▶ PROBLEM DETAILS
Show, from the entries below, every line in which "לציון" appears.
─── DATA TO PROCESS
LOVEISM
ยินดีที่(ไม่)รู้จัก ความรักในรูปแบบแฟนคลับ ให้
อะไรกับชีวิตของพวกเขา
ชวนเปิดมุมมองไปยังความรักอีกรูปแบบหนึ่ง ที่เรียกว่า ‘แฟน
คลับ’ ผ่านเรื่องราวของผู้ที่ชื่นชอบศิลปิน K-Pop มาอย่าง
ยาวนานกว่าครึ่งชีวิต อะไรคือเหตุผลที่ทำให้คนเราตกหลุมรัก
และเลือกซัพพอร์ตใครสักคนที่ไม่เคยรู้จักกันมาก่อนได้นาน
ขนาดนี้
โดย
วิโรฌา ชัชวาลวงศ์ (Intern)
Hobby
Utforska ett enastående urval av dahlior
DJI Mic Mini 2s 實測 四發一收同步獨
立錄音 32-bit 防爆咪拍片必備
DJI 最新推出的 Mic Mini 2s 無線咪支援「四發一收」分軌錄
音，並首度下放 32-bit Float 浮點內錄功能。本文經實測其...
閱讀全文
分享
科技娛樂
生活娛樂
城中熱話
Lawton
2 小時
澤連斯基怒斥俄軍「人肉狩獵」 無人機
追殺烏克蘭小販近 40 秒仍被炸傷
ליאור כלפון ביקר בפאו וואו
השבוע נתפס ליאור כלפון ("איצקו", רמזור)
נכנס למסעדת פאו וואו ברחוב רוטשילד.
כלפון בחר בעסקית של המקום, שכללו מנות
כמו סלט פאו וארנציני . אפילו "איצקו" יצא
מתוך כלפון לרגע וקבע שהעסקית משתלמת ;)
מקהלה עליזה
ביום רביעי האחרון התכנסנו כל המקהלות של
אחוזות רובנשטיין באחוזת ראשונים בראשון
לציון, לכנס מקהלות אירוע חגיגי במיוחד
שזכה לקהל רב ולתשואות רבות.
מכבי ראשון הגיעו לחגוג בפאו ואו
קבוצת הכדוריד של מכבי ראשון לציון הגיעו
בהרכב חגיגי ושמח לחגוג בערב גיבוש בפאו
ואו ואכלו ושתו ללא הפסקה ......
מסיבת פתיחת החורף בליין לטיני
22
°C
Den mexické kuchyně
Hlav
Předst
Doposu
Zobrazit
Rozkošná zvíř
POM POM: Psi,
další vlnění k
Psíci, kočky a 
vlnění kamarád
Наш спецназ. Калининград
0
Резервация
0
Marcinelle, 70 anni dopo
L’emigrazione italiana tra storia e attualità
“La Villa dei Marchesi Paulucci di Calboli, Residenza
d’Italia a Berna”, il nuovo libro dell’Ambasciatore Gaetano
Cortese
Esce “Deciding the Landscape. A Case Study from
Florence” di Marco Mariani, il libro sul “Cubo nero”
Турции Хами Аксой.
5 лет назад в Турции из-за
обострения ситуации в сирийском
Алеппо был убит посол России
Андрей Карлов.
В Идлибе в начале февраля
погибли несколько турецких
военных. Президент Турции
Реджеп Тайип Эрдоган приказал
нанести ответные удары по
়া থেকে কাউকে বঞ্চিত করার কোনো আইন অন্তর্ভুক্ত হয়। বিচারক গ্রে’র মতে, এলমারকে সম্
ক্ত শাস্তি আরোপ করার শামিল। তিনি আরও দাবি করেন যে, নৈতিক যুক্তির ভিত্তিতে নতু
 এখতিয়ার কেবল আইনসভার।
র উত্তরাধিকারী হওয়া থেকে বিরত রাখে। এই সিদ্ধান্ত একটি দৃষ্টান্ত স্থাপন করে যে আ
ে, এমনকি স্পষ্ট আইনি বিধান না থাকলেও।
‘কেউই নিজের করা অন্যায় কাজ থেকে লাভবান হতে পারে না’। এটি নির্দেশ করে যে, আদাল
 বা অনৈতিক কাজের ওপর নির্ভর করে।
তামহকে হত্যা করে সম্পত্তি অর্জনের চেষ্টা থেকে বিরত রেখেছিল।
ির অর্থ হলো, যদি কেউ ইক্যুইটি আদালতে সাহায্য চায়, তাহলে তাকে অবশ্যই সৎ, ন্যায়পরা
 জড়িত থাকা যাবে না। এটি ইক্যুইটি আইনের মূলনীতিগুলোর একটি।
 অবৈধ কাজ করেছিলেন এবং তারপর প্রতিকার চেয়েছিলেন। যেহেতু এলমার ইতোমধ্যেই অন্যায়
──────
▶ SOLUTION TO THE EXERCISE
לציון, לכנס מקהלות אירוע חגיגי במיוחד
קבוצת הכדוריד של מכבי ראשון לציון הגיעו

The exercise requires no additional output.